[Dataset entries]
++++++++++++++++++++
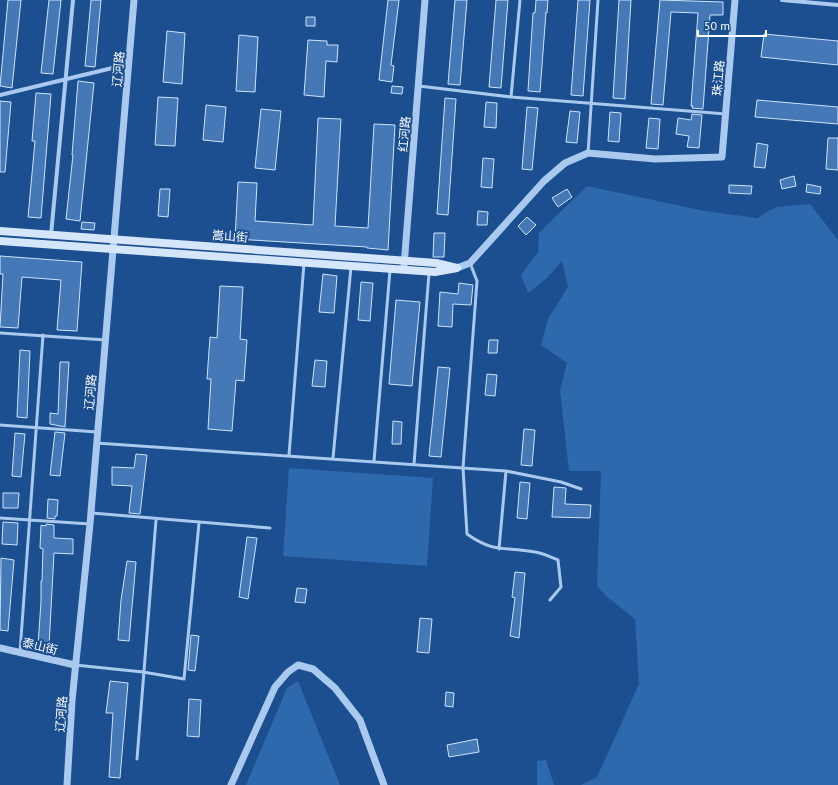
<svg xmlns="http://www.w3.org/2000/svg" width="838" height="785" font-family="'PT Sans','Noto Sans SC',sans-serif">
	<style>
		.green { fill: #2e69ad }
		.building { fill: #4478b7; stroke: #cfe3fa }
		.lines { fill: none; stroke-linecap: round; stroke-linejoin: round }
		.service { stroke: #a9c9ee; stroke-width: 3 }
		.minor { stroke: #a9c9ee; stroke-width: 4 }
		.tertiary { stroke: #a9c9ee; stroke-width: 7 }
		.secondary { stroke: #d6e6fa; stroke-width: 8 }
		.labels { text-anchor: middle; dominant-baseline: central; stroke-width: 4; stroke-linejoin: round; paint-order: stroke }
		.street-label { font-size: 12px; fill: #fff; stroke: #1b4f8f }
	</style>
	<rect width="100%" height="100%" fill="#1b4f8f"/>
	<path class="green" d="M587 186 705 211 757 218 776 207 810 204 838 240V785H581L597 777 639 684 635 619 606 596 597 586 601 471H569L560 391 567 363 541 345 548 319 568 287 562 261 547 278 528 293 521 275 538 252 539 233Z
		M289 468 433 478 427 566 283 556Z
		M298 681 340 785H246L287 688Z
		M546 760 554 785H537V761Z"/>
	<path class="building" d="M8 0H21L12 88 0 86Z
		M49 0H61L53 74 41 73Z
		M91 0H101L95 67 85 66Z
		M388 0H399L391 65 394 66 392 82 379 80Z
		M455 0H467L460 85 448 84Z
		M496 0H508L501 88 489 87Z
		M536 0H548L547 13 546 12 540 92 528 91 533 13H535Z
		M578 0H590L583 96 571 95Z
		M619 0H631L625 99 613 98Z
		M660 0 723 2V15H710L703 109 692 108 693 106H691L698 13 671 12 663 105 651 104Z
		M306 17H315V26H306Z
		M167 31 185 33 182 84 163 82Z
		M764 34 838 41V65L761 57Z
		M239 35 258 37 255 92 236 91Z
		M308 40 327 41V45H338L337 62 326 61 324 97 304 95Z
		M78 81 94 83 80 221 66 219 73 155H72Z
		M392 86 403 87 402 94 391 93Z
		M36 93 51 94 41 218 28 217 35 141H32Z
		M158 97 178 98 175 146 155 145Z
		M445 98 456 99 448 215 437 214Z
		M757 100 838 107V124L755 117Z
		M0 101 11 102 5 172H0Z
		M486 102 497 103 496 128 484 127Z
		M206 105 226 107 223 142 203 140Z
		M527 107 538 108 532 170 522 169Z
		M261 109 281 111 275 170 255 168Z
		M570 111 580 112 577 143 566 142Z
		M610 112 621 113 619 142 608 141Z
		M692 114 702 115 699 148 687 147 689 136 676 134 678 118 691 120Z
		M318 118 341 119 335 226 368 228 374 124 395 125 388 250 367 248V247L235 239 238 182 257 183 255 221 313 225Z
		M649 118 660 119 658 149 646 148Z
		M828 138H838V170L826 169Z
		M757 143 768 145 765 168 754 167Z
		M483 158 494 159 492 188 481 187Z
		M794 176 796 186 782 189 780 180Z
		M807 184 821 187 820 194 806 192Z
		M729 185 752 186 751 194 729 193Z
		M160 189H170L168 217 158 216Z
		M567 189 572 197 558 207 552 198Z
		M478 211 488 212 487 225H477Z
		M527 217 536 225 526 235 518 226Z
		M82 222 95 223 94 230 81 229Z
		M434 233H445L444 257H433Z
		M0 256 82 262 77 331 57 330 61 280 22 277 18 328 0 327 3 274H0Z
		M323 274 337 276 334 313 319 312Z
		M361 282 373 283 370 321 358 320Z
		M459 283 473 285 471 305 453 304 452 327 438 326 440 292 458 294Z
		M220 286 243 287 240 339 247 340 244 381 236 380 232 431 208 429 211 379H207L210 337 217 338Z
		M396 300 420 302 412 386 389 384Z
		M489 340H498L497 353H488Z
		M20 350 30 351 27 418 17 417Z
		M315 360 327 361 325 387 312 386Z
		M60 362H69L65 427 50 424V413L58 414Z
		M438 367 450 368 441 457 429 456Z
		M487 374 497 375 495 396 485 395Z
		M393 421 402 422 401 444H392Z
		M524 429 535 430 532 466 521 465Z
		M55 432 65 433 60 476 50 475Z
		M15 433 25 434 21 477 12 476Z
		M136 454 147 455 140 514 129 513 132 486 112 485V467L134 468Z
		M520 482 530 483 527 519 517 518Z
		M554 487 566 488 565 504 591 505 590 518 552 517Z
		M3 493H19L18 508H3Z
		M48 499 58 500 57 516H55V519L47 518Z
		M3 522 18 523 17 545 2 544Z
		M46 524 54 525V538L73 539V554L54 553 49 646 38 645 41 602V581H42L43 549 40 548 41 525 46 526Z
		M247 537 257 538 248 599 239 597Z
		M1 558 14 560 8 631 0 630Z
		M127 561 136 562 129 641 118 640 121 600Z
		M515 572 525 573 519 638 510 636 515 598 512 597Z
		M297 588 307 589 305 603 295 602Z
		M420 618 432 619 429 653 417 652Z
		M191 635 199 636 195 671 188 670Z
		M110 681 128 683 120 778 109 777 113 713H106Z
		M446 692 454 693 453 707 445 706Z
		M189 699 201 700 199 737 187 736Z
		M477 739 479 752 449 757 447 745Z"/>
	<g class="lines">
		<path class="service" d="M419 86 511 97 726 114
			M511 97 520 0
			M588 153 598 0
			M470 263 477 281 463 468 467 534C495 554 505 546 535 552 542 553 551 557 558 560L561 587 550 600
			M0 333 106 340
			M0 425 97 432
			M96 443 506 471 499 549
			M289 455 304 263
			M333 458 351 267
			M374 461 390 270
			M414 464 429 273
			M506 471 561 482 581 489
			M92 513 270 528
			M0 518 90 524
			M20 652 43 335
			M75 665 143 672 184 679 199 523
			M137 759 156 520"/>
		<path class="minor" d="M782 0 838 5
			M0 95 129 64
			M51 235 73 0"/>
		<path class="tertiary" d="M404 266 425 0
			M457 268 470 263 544 181 565 163 588 153 655 159 722 157 735 0
			M0 648 75 665
			M67 785 72 701 90 524 134 0
			M231 785 275 687 288 672 298 665 313 669 335 688 360 720 384 785"/>
		<path class="secondary" d="M0 231 436 263 457 268 435 272 0 241"/>
	</g>
	<g class="labels">
		<g class="street-label">
			<text transform="translate(118 69) rotate(-85)">辽河路</text>
			<text transform="translate(718 78) rotate(-85)">珠江路</text>
			<text transform="translate(404 134) rotate(-85)">红河路</text>
			<text transform="translate(230 236) rotate(4)">嵩山街</text>
			<text transform="translate(90 392) rotate(-85)">辽河路</text>
			<text transform="translate(40 646) rotate(13)">泰山街</text>
			<text transform="translate(61 714) rotate(-86)">辽河路</text>
		</g>
	</g>
	<path d="M698 30v6h68v-6" fill="none" stroke="#ffffff" stroke-width="2"/>
	<text x="704" y="30" font-size="12" fill="#ffffff" stroke="#1b4f8f" stroke-width="3" paint-order="stroke">50 m</text>
</svg>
++++++++++++++++++++
* [Exercise brief]:
Your copy should match the data exactly, apart from the images, which are dropped.

* [Output for this exercise]:
<svg xmlns="http://www.w3.org/2000/svg" width="838" height="785" font-family="'PT Sans','Noto Sans SC',sans-serif">
	<style>
		.green { fill: #2e69ad }
		.building { fill: #4478b7; stroke: #cfe3fa }
		.lines { fill: none; stroke-linecap: round; stroke-linejoin: round }
		.service { stroke: #a9c9ee; stroke-width: 3 }
		.minor { stroke: #a9c9ee; stroke-width: 4 }
		.tertiary { stroke: #a9c9ee; stroke-width: 7 }
		.secondary { stroke: #d6e6fa; stroke-width: 8 }
		.labels { text-anchor: middle; dominant-baseline: central; stroke-width: 4; stroke-linejoin: round; paint-order: stroke }
		.street-label { font-size: 12px; fill: #fff; stroke: #1b4f8f }
	</style>
	<rect width="100%" height="100%" fill="#1b4f8f"/>
	<path class="green" d="M587 186 705 211 757 218 776 207 810 204 838 240V785H581L597 777 639 684 635 619 606 596 597 586 601 471H569L560 391 567 363 541 345 548 319 568 287 562 261 547 278 528 293 521 275 538 252 539 233Z
		M289 468 433 478 427 566 283 556Z
		M298 681 340 785H246L287 688Z
		M546 760 554 785H537V761Z"/>
	<path class="building" d="M8 0H21L12 88 0 86Z
		M49 0H61L53 74 41 73Z
		M91 0H101L95 67 85 66Z
		M388 0H399L391 65 394 66 392 82 379 80Z
		M455 0H467L460 85 448 84Z
		M496 0H508L501 88 489 87Z
		M536 0H548L547 13 546 12 540 92 528 91 533 13H535Z
		M578 0H590L583 96 571 95Z
		M619 0H631L625 99 613 98Z
		M660 0 723 2V15H710L703 109 692 108 693 106H691L698 13 671 12 663 105 651 104Z
		M306 17H315V26H306Z
		M167 31 185 33 182 84 163 82Z
		M764 34 838 41V65L761 57Z
		M239 35 258 37 255 92 236 91Z
		M308 40 327 41V45H338L337 62 326 61 324 97 304 95Z
		M78 81 94 83 80 221 66 219 73 155H72Z
		M392 86 403 87 402 94 391 93Z
		M36 93 51 94 41 218 28 217 35 141H32Z
		M158 97 178 98 175 146 155 145Z
		M445 98 456 99 448 215 437 214Z
		M757 100 838 107V124L755 117Z
		M0 101 11 102 5 172H0Z
		M486 102 497 103 496 128 484 127Z
		M206 105 226 107 223 142 203 140Z
		M527 107 538 108 532 170 522 169Z
		M261 109 281 111 275 170 255 168Z
		M570 111 580 112 577 143 566 142Z
		M610 112 621 113 619 142 608 141Z
		M692 114 702 115 699 148 687 147 689 136 676 134 678 118 691 120Z
		M318 118 341 119 335 226 368 228 374 124 395 125 388 250 367 248V247L235 239 238 182 257 183 255 221 313 225Z
		M649 118 660 119 658 149 646 148Z
		M828 138H838V170L826 169Z
		M757 143 768 145 765 168 754 167Z
		M483 158 494 159 492 188 481 187Z
		M794 176 796 186 782 189 780 180Z
		M807 184 821 187 820 194 806 192Z
		M729 185 752 186 751 194 729 193Z
		M160 189H170L168 217 158 216Z
		M567 189 572 197 558 207 552 198Z
		M478 211 488 212 487 225H477Z
		M527 217 536 225 526 235 518 226Z
		M82 222 95 223 94 230 81 229Z
		M434 233H445L444 257H433Z
		M0 256 82 262 77 331 57 330 61 280 22 277 18 328 0 327 3 274H0Z
		M323 274 337 276 334 313 319 312Z
		M361 282 373 283 370 321 358 320Z
		M459 283 473 285 471 305 453 304 452 327 438 326 440 292 458 294Z
		M220 286 243 287 240 339 247 340 244 381 236 380 232 431 208 429 211 379H207L210 337 217 338Z
		M396 300 420 302 412 386 389 384Z
		M489 340H498L497 353H488Z
		M20 350 30 351 27 418 17 417Z
		M315 360 327 361 325 387 312 386Z
		M60 362H69L65 427 50 424V413L58 414Z
		M438 367 450 368 441 457 429 456Z
		M487 374 497 375 495 396 485 395Z
		M393 421 402 422 401 444H392Z
		M524 429 535 430 532 466 521 465Z
		M55 432 65 433 60 476 50 475Z
		M15 433 25 434 21 477 12 476Z
		M136 454 147 455 140 514 129 513 132 486 112 485V467L134 468Z
		M520 482 530 483 527 519 517 518Z
		M554 487 566 488 565 504 591 505 590 518 552 517Z
		M3 493H19L18 508H3Z
		M48 499 58 500 57 516H55V519L47 518Z
		M3 522 18 523 17 545 2 544Z
		M46 524 54 525V538L73 539V554L54 553 49 646 38 645 41 602V581H42L43 549 40 548 41 525 46 526Z
		M247 537 257 538 248 599 239 597Z
		M1 558 14 560 8 631 0 630Z
		M127 561 136 562 129 641 118 640 121 600Z
		M515 572 525 573 519 638 510 636 515 598 512 597Z
		M297 588 307 589 305 603 295 602Z
		M420 618 432 619 429 653 417 652Z
		M191 635 199 636 195 671 188 670Z
		M110 681 128 683 120 778 109 777 113 713H106Z
		M446 692 454 693 453 707 445 706Z
		M189 699 201 700 199 737 187 736Z
		M477 739 479 752 449 757 447 745Z"/>
	<g class="lines">
		<path class="service" d="M419 86 511 97 726 114
			M511 97 520 0
			M588 153 598 0
			M470 263 477 281 463 468 467 534C495 554 505 546 535 552 542 553 551 557 558 560L561 587 550 600
			M0 333 106 340
			M0 425 97 432
			M96 443 506 471 499 549
			M289 455 304 263
			M333 458 351 267
			M374 461 390 270
			M414 464 429 273
			M506 471 561 482 581 489
			M92 513 270 528
			M0 518 90 524
			M20 652 43 335
			M75 665 143 672 184 679 199 523
			M137 759 156 520"/>
		<path class="minor" d="M782 0 838 5
			M0 95 129 64
			M51 235 73 0"/>
		<path class="tertiary" d="M404 266 425 0
			M457 268 470 263 544 181 565 163 588 153 655 159 722 157 735 0
			M0 648 75 665
			M67 785 72 701 90 524 134 0
			M231 785 275 687 288 672 298 665 313 669 335 688 360 720 384 785"/>
		<path class="secondary" d="M0 231 436 263 457 268 435 272 0 241"/>
	</g>
	<g class="labels">
		<g class="street-label">
			<text transform="translate(118 69) rotate(-85)">辽河路</text>
			<text transform="translate(718 78) rotate(-85)">珠江路</text>
			<text transform="translate(404 134) rotate(-85)">红河路</text>
			<text transform="translate(230 236) rotate(4)">嵩山街</text>
			<text transform="translate(90 392) rotate(-85)">辽河路</text>
			<text transform="translate(40 646) rotate(13)">泰山街</text>
			<text transform="translate(61 714) rotate(-86)">辽河路</text>
		</g>
	</g>
	<path d="M698 30v6h68v-6" fill="none" stroke="#ffffff" stroke-width="2"/>
	<text x="704" y="30" font-size="12" fill="#ffffff" stroke="#1b4f8f" stroke-width="3" paint-order="stroke">50 m</text>
</svg>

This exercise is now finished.